I can't make out what you're trying to demonstrate here. Describe it, and simplify?

tooptoop4 commented 2 years ago

isdentifier value appears as null in 2nd example @srowen

srowen commented 2 years ago

It doesn't appear in any of your output - please boil down and format the output. The two code snippets look identical too.

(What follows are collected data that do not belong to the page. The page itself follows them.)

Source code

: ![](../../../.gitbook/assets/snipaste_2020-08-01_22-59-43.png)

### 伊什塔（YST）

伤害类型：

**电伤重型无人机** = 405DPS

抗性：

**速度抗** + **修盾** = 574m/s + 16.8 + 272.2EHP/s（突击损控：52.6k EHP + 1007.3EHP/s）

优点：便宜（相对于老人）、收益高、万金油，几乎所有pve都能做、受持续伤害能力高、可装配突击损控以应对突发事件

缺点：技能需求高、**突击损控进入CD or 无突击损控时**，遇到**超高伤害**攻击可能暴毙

tooptoop4 commented 2 years ago

it does appear in 1st output, see I_5.xml

srowen commented 2 years ago

I see it now, yeah. The problem is this:

                    <definition>Proper Motion in RA
                        <footnote>
                            <para>the relation is   pmRA = 15 * pmRAs * cos(DE)
                                if pmRAs is expressed in s/yr and pmRA in arcsec/yr</para>
                        </footnote>
                    </definition>

Is that XML in the body meant to be escaped? Regardless, it's a 'bug' that this just ends up throwing off the parser, and this is ultimately related to not supporting mixed elements (text, but also tags). That's why I wonder if that content is intended, as this would be unusual for "tabular"-like XML representations (i.e. what is the desired type of definition?)

tooptoop4 commented 2 years ago

not fixed

srowen commented 2 years ago

It's a duplicate, really, of other issues. Not fixed, yes.